Continuous glucose monitoring systems generally include a sensor such as a subcutaneous analyte sensor, at least a portion of which is configured for fluid contact with biological fluid, for detecting analyte levels such as for example glucose or lactate levels, a transmitter (such as for example an RF transmitter) in communication with the sensor and configured to receive the sensor signals and to transmit them to a corresponding receiver unit by for example, using RF data transmission protocol. The receiver may be operatively coupled to a glucose monitor that performs glucose related calculations and data analysis.
The transmitter may be mounted or adhered to the skin of a patient and also in signal communication with the sensor. Generally, the sensor is configured to detect the analyte of the patient over a predetermined period of time, and the transmitter is configured to transmit the detected analyte information over the predetermined period of time for further analysis. To initially deploy the sensor so that the sensor contacts and electrodes are in fluid contact with the patient's analyte fluids, a separate deployment mechanism such as a sensor inserter or introducer is used. Moreover, a separate base component or mounting unit is provided on the skin of the patient so that the transmitter unit may be mounted thereon, and also, to establish signal communication between the transmitter unit and the analyte sensor.
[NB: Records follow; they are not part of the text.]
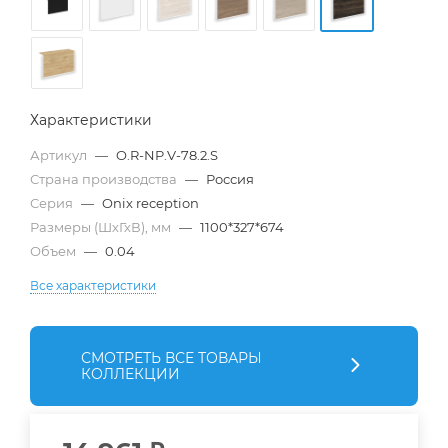
Характеристики
Артикул
—
O.R-NP.V-78.2.S
Страна производства
—
Россия
Серия
—
Onix reception
Размеры (ШхГхВ), мм
—
1100*327*674
Объем
—
0.04
Все характеристики
СМОТРЕТЬ ВСЕ ТОВАРЫ
КОЛЛЕКЦИИ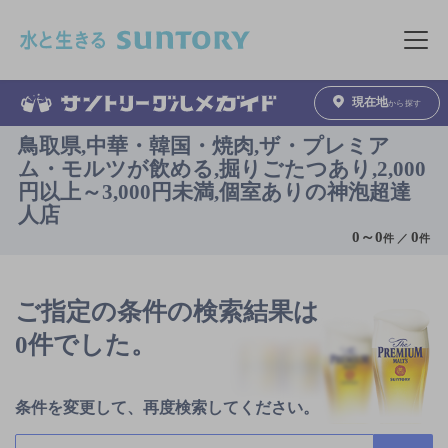
このページの本文へ移動
メニュ
現在地
から探す
鳥取県,中華・韓国・焼肉,ザ・プレミア
ム・モルツが飲める,掘りごたつあり,2,000
円以上～3,000円未満,個室ありの神泡超達
人店
0
～
0
0
件 ／
件
ご指定の条件の検索結果は
0件でした。
条件を変更して、再度検索してください。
As discussed above, the base component or mounting unit is generally adhered to the skin of the patient using an adhesive layer that is fixedly provided on the bottom surface of the base component or the mounting unit for the transmitter. To minimize data errors in the continuous or semi-continuous monitoring system, it is important to properly insert the sensor through the patient's skin and securely retain the sensor during the time that the sensor is configured to detect analyte levels. In addition to accurate positioning of the sensor through the skin of the patient, it is important to minimize the level of pain associated with the insertion of the sensor through the patient's skin.
Additionally, for the period of continuous or semi-continuous monitoring which can include, for example, 3 days, 5 days or 7 days, it is important to have the transmitter unit securely mounted to the patient, and more importantly, in proper contact with the analyte sensor so as to minimize the potential errors in the monitored data. Indeed, when mounted onto the skin using adhesives, bodily fluid such as sweat and muscle flexure may weaken the adhesive securing the transmitter unit onto the skin surface, and which may potentially cause the transmitter unit to detach from the skin prematurely.
In view of the foregoing, it would be desirable to have methods and apparatuses which would minimize the number of components that are needed for the patient to manipulate in order to deploy the sensor and the transmitter unit to properly be initialized and set-up so that the sensor may be configured to monitor a biological fluid to detect, for example, analyte levels of the patient and the transmitter unit may be configured to transmit data associated with the detected analyte levels of the patient. Further, it would be desirable to have methods and apparatuses that include an integrated sensor insertion mechanism and transmitter mount or housing portion which may be mounted on the patient's skin securely, with ease and relative little pain to the patient.